The union remains unhappy with how a slow-moving free-agent market played out last winter, as owners took a hard-line stance against extending long-term contracts, for the most part. That represented a power shift back to owners. 

The question now is will the union push back over the uniform issue?

"There is something definitely going on," Cubs reliever Steve Cishek said before referencing the success of Players Weekend in 2017. "Last year when we were wearing uniforms one day with all of the nicknames and all of that what they wanted on their shoes, it turned out awesome. MLB gave us full reign to wear anything we wanted to. At that time, they did not put any restrictions on us. A lot of guys ordered their custom spikes to show and grow the game. Nobody said anything to us. Now all of a sudden, out of nowhere, they are dropping warnings and fines on people."

The competitive balance (luxury) tax threshold of $197 million certainly played a part in owners' reluctant to hand out really lucrative contracts. And there's nothing illegal with owners looking to control expenditures by scaling back on payroll, so long as they're not acting in unison to artificially set contract terms to players.

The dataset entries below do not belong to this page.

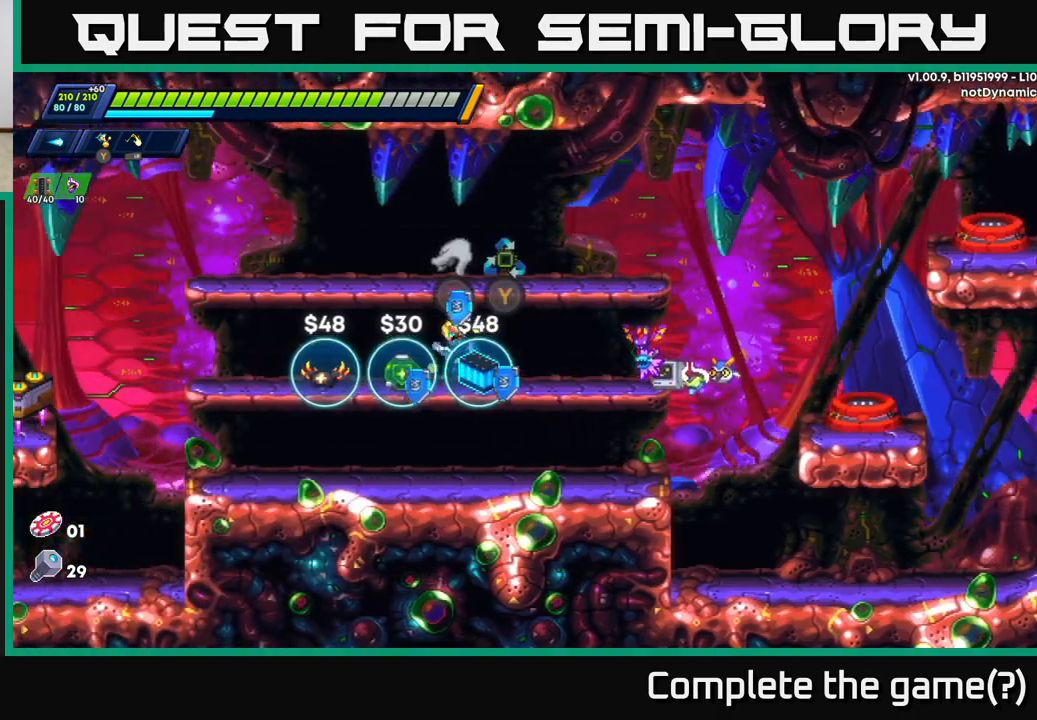
{"buttons": [], "left_stick": "down-left", "right_stick": "center", "events": [[383, "left_stick", "center"], [450, "left_stick", "down-left"]]}
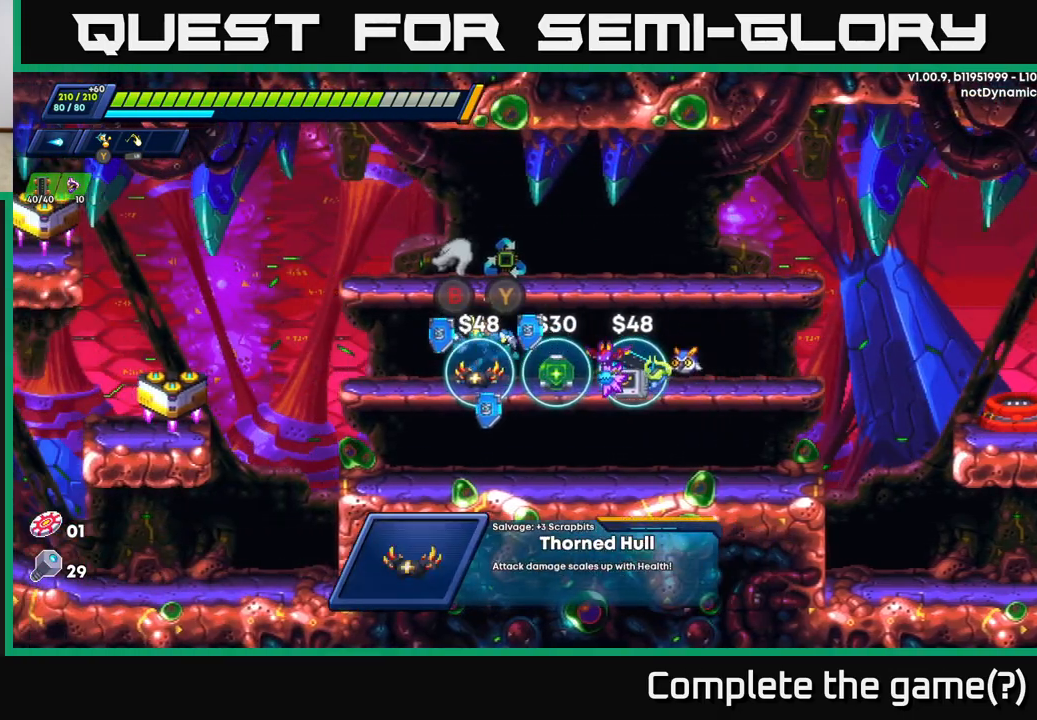
{"buttons": [], "left_stick": "left", "right_stick": "center", "events": [[17, "R2", "down"], [233, "A", "down"], [250, "left_stick", "left"], [383, "A", "up"], [433, "R2", "up"]]}
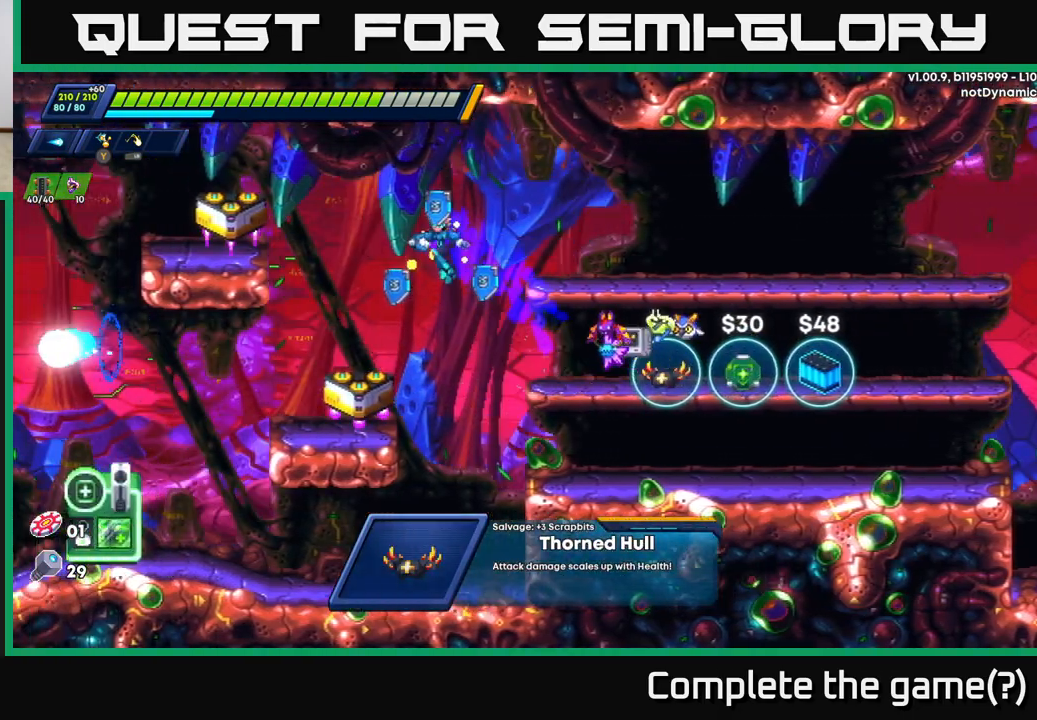
{"buttons": [], "left_stick": "right", "right_stick": "center", "events": [[233, "left_stick", "center"], [483, "left_stick", "right"]]}
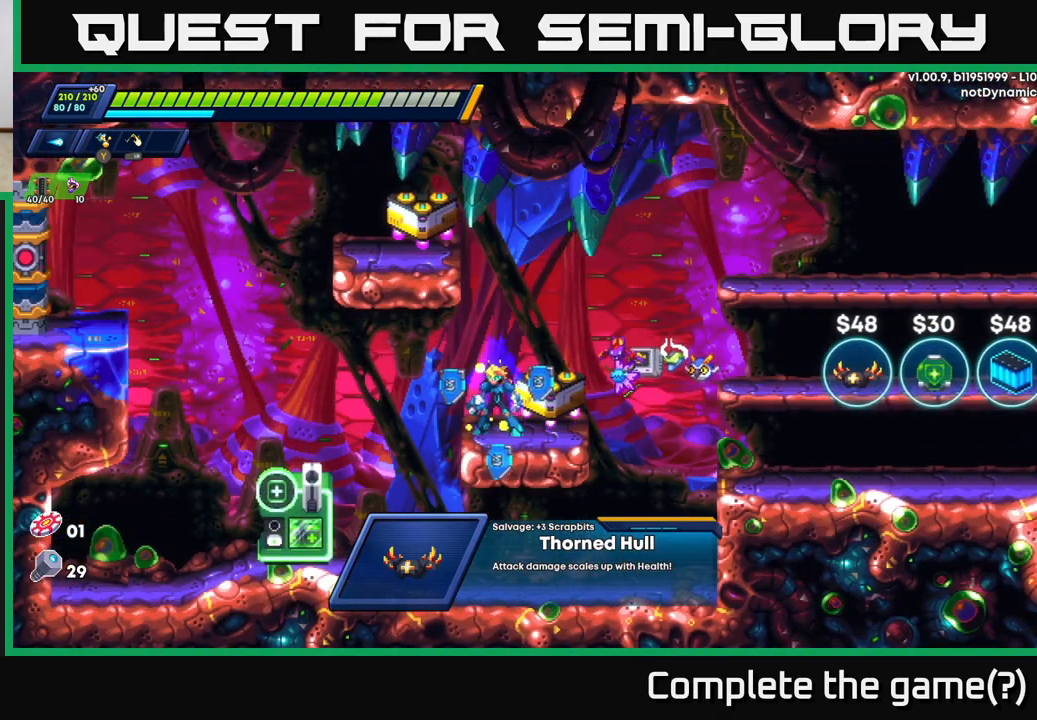
{"buttons": ["A", "R2"], "left_stick": "left", "right_stick": "center", "events": [[217, "left_stick", "left"], [267, "A", "down"], [267, "R2", "down"]]}
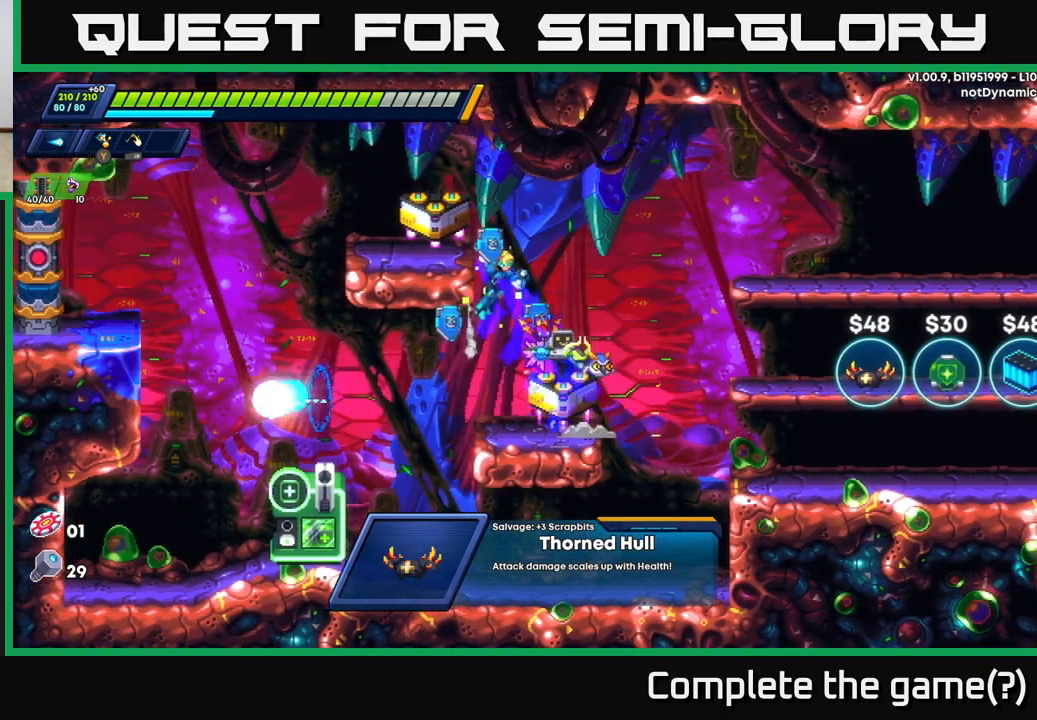
{"buttons": [], "left_stick": "center", "right_stick": "center", "events": [[67, "A", "up"], [133, "A", "down"], [267, "A", "up"], [300, "R2", "up"], [450, "left_stick", "center"]]}
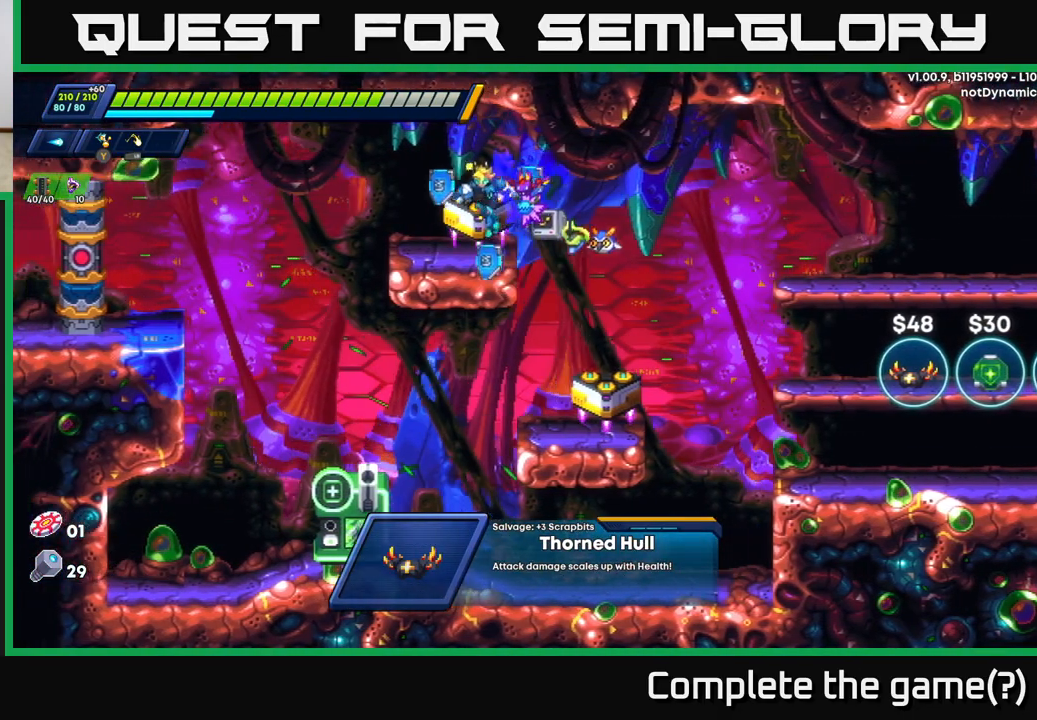
{"buttons": ["R2"], "left_stick": "left", "right_stick": "center", "events": [[117, "left_stick", "left"], [267, "left_stick", "center"], [383, "left_stick", "left"], [433, "R2", "down"]]}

Baseball's current collective bargaining agreement runs through 2021, and there hasn't been a work stoppage since 1994.

While this cleat color issue is minor, it's an example of something that could escalate if players feel the presence of big brother breathing down their necks.

These seemingly minor issues might indeed escalate if the players begin to feel the presence of big brother breathing down their necks.

"This whole thing has been interesting," Cishek said. "They want us to work together with them on a lot of situations. Now they crunch down on something as small as this (uniform rules). This is really confusing. I don't know how this tries to build trust."